Tiens, le F-35 coûtera plus cher que prévu. Pour l’heure, le dépassement devrait être de l’ordre du milliard de francs, sur une facture annoncée au départ à 6 milliards pour 36 engins. Mais la douloureuse pourrait prendre l’ascenseur. La Suisse n’est pas la seule à se faire rouler dans la farine: au Canada, le coût prévu pour l’achat de 88 avions est passé de 11 milliards de francs à 19,7 milliards1> Voir la WOZ numéro 27 du 3 juillet..
L’explication la plus simple de ce fiasco étant celle d’une incompétence crasse, bien dans la tradition helvétique dès que du gris-de-vert est dans l’équation. Parler d’un «malentendu» à un milliard ne peut être résumé à un manque de maîtrise de la langue de Shakespeare de nos édiles, à des petites clauses mal lues dans le contrat ou à des manœuvres de Yankees par nature fourbes.
Là où la question se corse, c’est que le coûteux achat a été accepté en 2020 en votation par une courte majorité de 50,1% des voix. Lors de la campagne, la question du caractère dispendieux et risqué de cet achat avait été posée. Et rapidement mise de côté par la conseillère fédérale Viola Amherd qui avait accusé les opposants d’affabuler. La garantie d’un coût fixe a pesé lors du vote et a sans doute permis au Conseil fédéral d’emporter le morceau.
Le problème est donc aussi démocratique.

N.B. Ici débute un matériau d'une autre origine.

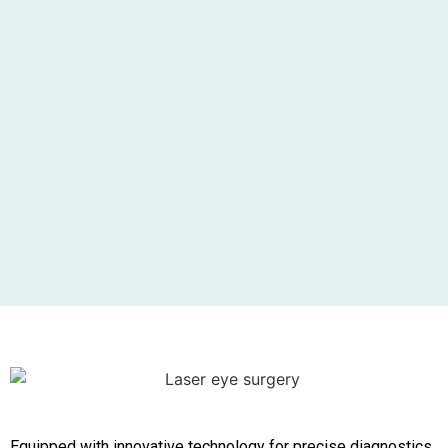
Equipped with innovative technology for precise diagnostics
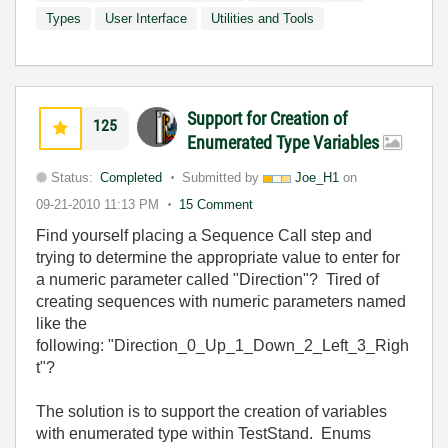
Types
User Interface
Utilities and Tools
Support for Creation of
125
Enumerated Type Variables
Status:
Completed
Submitted by
Joe_H1
on
09-21-2010
11:13 PM
15 Comment
Find yourself placing a Sequence Call step and
trying to determine the appropriate value to enter for
a numeric parameter called "Direction"? Tired of
creating sequences with numeric parameters named
like the
following: "Direction_0_Up_1_Down_2_Left_3_Righ
t"?
The solution is to support the creation of variables
with enumerated type within TestStand. Enums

Est-il acceptable de balader de la sorte le peuple et de refuser, une fois que la supercherie éclate au grand jour, de faire machine arrière? En tous les cas, mardi, la commission de la politique de sécurité du Conseil national a refusé toute remise en cause du programme.
Bref, on est en présence d’un beau pataquès. Les plus rouées de nos badernes galonnées évoquent déjà un achat d’un nombre plus réduit d’avions, le consensus mou cher à la Suisse fonctionne déjà à plein régime.
Mais cela dispense opportunément de poser la question qui fâche. L’achat de l’avion étasunien est une manière pour les clients de se mettre sous le parapluie de défense de l’oncle Sam. Or, la politique étrangère voulue par Trump est à la fois imprévisible, brutale et impérialiste. Mercredi, Washington a annoncé le gel de certaines livraisons d’armes à l’Ukraine. Les Etats-Unis feront-ils de même si la Suisse, en voulant défendre sa neutralité, se retrouvait en conflit avec la Russie? Tous ces armements – avions y compris – rendent leurs acquéreurs entièrement dépendants du bon vouloir du pays vendeur qui peut tirer la prise quand bon lui chante. On a vu mieux en termes d’indépendance et de neutralité armée.